§ Source document:
=====

The Decrypt - August 2025
A supposedly quiet month.

Welcome back!
Another month has passed, which means it's time for The Decrypt, my monthly newsletter on all things writing, publishing, craft and media.
Compared to the extremely busy and exciting months of June and July, August was supposed to be a lot quieter. And it was, at least on the public events and things-I-can-talk-about front. But it was also a month of sustained editing effort and a lot of buildup for the rest of the year. So I wouldn't quite say it was as restful as I'd anticipated. But that's okay - good to leave the summer months on a bit of a high note.
So, let's settle down, grab a cuppa and find out what's new.

It was a much quieter month in August - no literary festivals for a start. The Edinburgh International Book Festival was running but I didn't go along this year, because the two or three events I was interested in were sold out. Time was I would book at least a week of annual leave to go to EIBF, but the last few years nothing on the programme has really grabbed me. Fingers crossed for next year.
What I did do in August was sign a lot of books.
After I won the McDermid Debut Award in July, a few booksellers got in touch to ask if I would go along to sign copies, including the wonderful Jack from Waterstones St Andrews. After a bit of chatting, we agreed it would be more fun if I brought another author along (it was originally going to be three of us, but the other author couldn't make the date work) and tour around different bookstores in and around Fife.
So that was how myself and Gareth Brown, author of THE BOOK OF DOORS and the new book THE SOCIETY OF UNKNOWABLE OBJECTS, ended up spending a day driving in a big circle around St Andrews, Dundee, Perth and Dunfermline over the course of a sunny August day. It was great fun and a lovely opportunity to meet lots of really amazing booksellers, sneak in a lunch with my friends Mo and Erin (aka MK Hardy) and even meet a few readers.
A couple of weeks later, we had a very nice but bittersweet lunch with an old university friend of mine who was about to move to Australia with her family. It was great to catch up (and meet her youngest for the first time), but very sad to say goodbye knowing it might be a year or two before we meet again. The world is a smaller place than it was a few years ago, but Australia is still a very long way away indeed. Still, at least we have texts, emails and video calls.
The following week I had an interview with Dawn Geddes from the Bloody Scotland team, for the 'three weeks to go' edition of the Bloody Scotland newsletter. We had a great chat about my history with the festival, and how excited I am for the Bloody Scotland Debut Prize. Only two weeks to go now!

=====

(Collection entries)
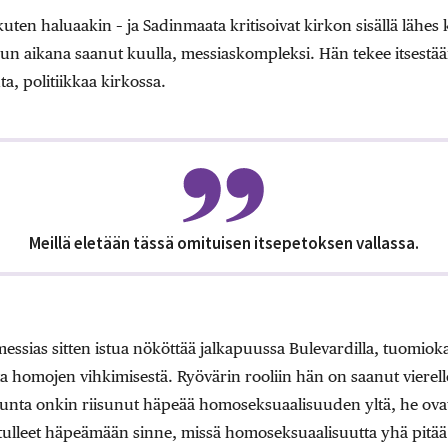
uten haluaakin – ja Sadinmaata kritisoivat kirkon sisällä lähes 
n aikana saanut kuulla, messiaskompleksi. Hän tekee itsestään
, politiikkaa kirkossa.
Meillä eletään tässä omituisen itsepetoksen vallassa.
 messias sitten istua nököttää jalkapuussa Bulevardilla, tuomiok
a homojen vihkimisestä. Ryövärin rooliin hän on saanut vierell
kunta onkin riisunut häpeää homoseksuaalisuuden yltä, he ova
ulleet häpeämään sinne, missä homoseksuaalisuutta yhä pitää h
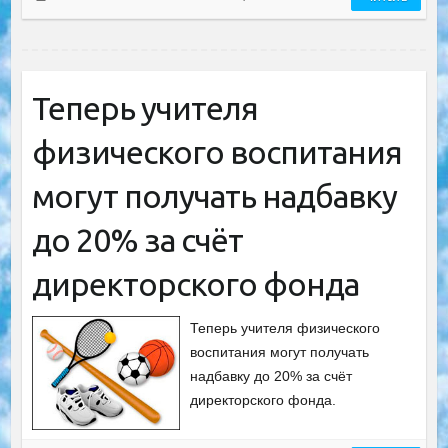
Теперь учителя
физического воспитания
могут получать надбавку
до 20% за счёт
директорского фонда
Теперь учителя физического
воспитания могут получать
надбавку до 20% за счёт
директорского фонда.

=====

§ Instructions:
a - Translate this sentence from the August newsletter into French: "What I did do in August was sign a lot of books."
b - Write the next part of the August newsletter, picking up after its final sentence.
None of the entries above are required for the work that follows.

§ Answers in order:
a - Ce que j'ai fait en août, c'est signer beaucoup de livres.

b -
Last Monday, I took advantage of the bank holiday (I live in Scotland, but my day job goes by English bank holidays) to head over to Glasgow and sign more books, again instigated by a bookseller, the fantastic Laura from Waterstones Braehead.
I signed 40+ copies across five branches of Waterstones (sneaking in a visit to the Princes Street branch in Edinburgh on my way home) and again met a load of friendly, welcoming and extremely kind booksellers (thanks Rowan, Finn, Ewan, Duncan and Aija!).
Early on, especially when you don't have a paperback out, signing trips can be a little dispiriting, as you trudge from store to store and sign a single copy at a time. But when there's a few more copies in and you can normally find one or two, it gets a lot more fun. It's a good idea to call or email ahead to say you're coming in - booksellers may even order in an extra copy or three if you tell them you're planning a visit. I had a brilliant time in Glasgow, although I will try and visit on a day other than Monday next time, as the two indies I was planning to visit (The Bookmonger and Daydreams Bookshop) were both closed.
I rounded out the month with another interview, this time with the fantastic In My Good Books Podcast. This was another Bloody Scotland build up interview, with all five Debut Prize shortlisters being interviewed. Look out for that coming out next week.
And finally, just last Friday, I had a very exciting Zoom that I can't tell you about. Suffice to say that it is an opportunity that is going to fulfil a very long-standing ambition of mine, and I can't wait to tell you about it.

August was the first time since May that I spent the majority of the month editing, as I got my edit notes back on the next Legends novel, SOLITARY AGENTS. Although we only announced this book in mid-July, we signed contracts on it late last year and I handed in the first draft at the end of May, so it's fairly advanced in the publication process.
This edit was a combined structural and line edit, although happily there weren't too many big changes my editor wanted to make. So I made my edit list and set about a front-to-back readthrough and line edit, as well as adding about 6,000 new words and then cutting about 3,300 words.
Some of this was adding new chapters to address specific narrative goals (like providing some more detail for readers who haven't read the first book, or read it some time ago) and some of it was writing lots of little single-sentence insertions to clarify or add additional character motivation. As well as a million little line cuts and additions to improve flow and clarity.
I was given a really nice long deadline to work on this, but there's also a bunch of big publishing things coming out that we wanted a version of this book to be ready for, so I went pretty fast, completing the edit in about 2.5 weeks. That was mostly working my regular hours, rather than any mega-long shifts, so it felt pretty decent and sustainable.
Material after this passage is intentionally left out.